Clay Aiken: From American Idol to American Congressman?

America’s political history is not short on cultural icons running for office. After releasing a number of hit records with Cher, as well as writing and producing music for a litany of other artists, Salvatore Phillip “Sonny” Bono embarked on political career that lasted three decades and catapulted him to the U.S. House of Representatives. Arnold Schwarzenegger — whose title role in Terminator earned him the title of Governator — served as Governor of California from 2003 through 2011. While Bono earned a reputation as a “competent politician known for his sense of humor and approachability,” wrote CNN in his 1998 obituary, Schwarzenegger’s term in office was slightly more contentious, with San Jose Mercury News noting that the recall of Gray Davis that led to his election failed to “change anything that finally changed things” in California. Celebrity politicians are anything but uncontroversial, but nevertheless, many people who earned their fame elsewhere enter politics. Now, with former American Idol Clay Aiken’s decision to run for the House of Representatives in his home state of North Carolina, he has chosen to bank on his favorable career turn and make a bid for Congress.

As the Washington Post political writer Aaron Blake noted, “Aiken is considered a long shot in a strongly conservative district,” which Republican president nominee Mitt Romney won by 15 points in the 2012 election. But he was also considered to be a surprise success of American Idol. During audiences, the show’s judges saw him an unlikely pop star with his glasses and unstyled appearance, and he only made it on American Idol as the second season’s viewer’s choice. However, he not only came in close second, earning millions of votes over the course of the season, but he also went on to be  one of the best selling alumni of American Idol from the series’ first 12 seasons.

He announced his candidacy on Wednesday, uploading a video to his campaign website that announced his motivations for running. “I am running for Congress for the same reason I chose to become a special education teacher — to help people in need and give them a voice,” Aiken said in the video, which was filmed in home of a family friend, where he and his mother slept on the floor for eight months during his childhood.

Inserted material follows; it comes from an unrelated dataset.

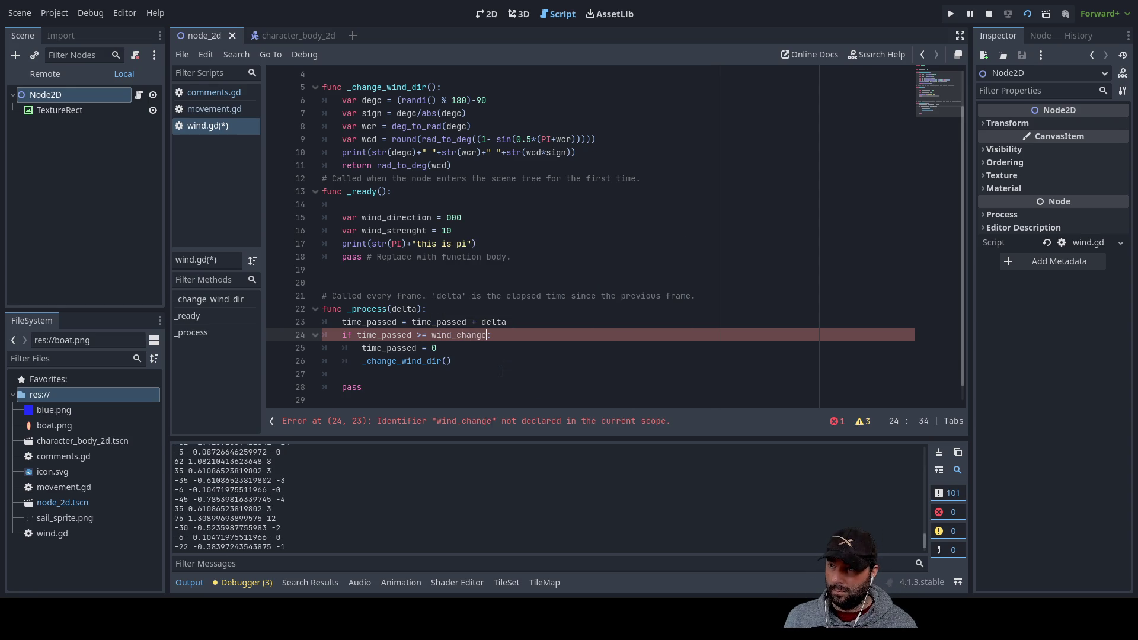
{"action": "type", "text": "_time"}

While he did not mention Fox’s (NASDAQ:FOX) American Idol by name, he did hint that his appearance on the show gave him an opportunity to create change that he may not of otherwise had. “For most Americans, there are no golden tickets — at least not like the kind you see on TV,” he said. “More families are struggling today than at any time in our history, and here in North Carolina, we’ve suffered more than our share of pain.”

In the video, Aiken described his own personal pain: his impoverished upbringing. He later went on to describe how his childhood poverty had helped him to realize the importance of education. That realization led him to become a special education teacher for children with autism. Later, although he is a Democrat, President George W. Bush appointed Aiken to serve on an education commission concerning children with autism, an experience, he said, that convinced him that our problems as a nation “won’t be solved by one party or the other.” The story was meant to show Aiken is firm believer in both bipartisanship and in voting with accordance to the wishes and best interests of the district not the political party.

If Aiken survives the Democratic primary in North Carolina’s second district, he will be pitted against incumbent Republican Representative Renee Ellmers, who has served in the House since 2010 and won reelection in 2012 with 56 percent of the vote. In the video, Aiken said he believes Ellmers went to Washington with good intentions, but those good intentions fell by the wayside as she voted along party lines rather than in according with her district’s best interests.

“Even though she knew that voting for massive cuts to the military was bad for our country and for our district, she voted for them ten times, after her party leaders told her to.” South Carolina is home to Fort Bragg, a fact Aiken referenced. He also noted that she voted for “the government shutdown” 21 times “even though she said herself it would be a disaster for the economy. Then she complained that she needed her pay check.” These votes were bad for South Carolina, he said.

“This is what’s wrong with Washington — that a congresswoman would go there and vote against the best interests of North Carolina military families, and those who depend on the military for their jobs,” Aiken said. “To do it when you know it’s wrong is even worse,” he said. “And to do it because your national party told you to, that’s what convinced me, in the end, that if I didn’t try to do something about it, then I couldn’t complain if no one else did. I’m not a politician. I don’t ever want to be one. But I do want to help bring back, at least to my corner of Washington, the idea that someone can go to Washington to represent all the people, whether they voted for you or not, and maybe we can play a small part in igniting that change across the rest of our country.”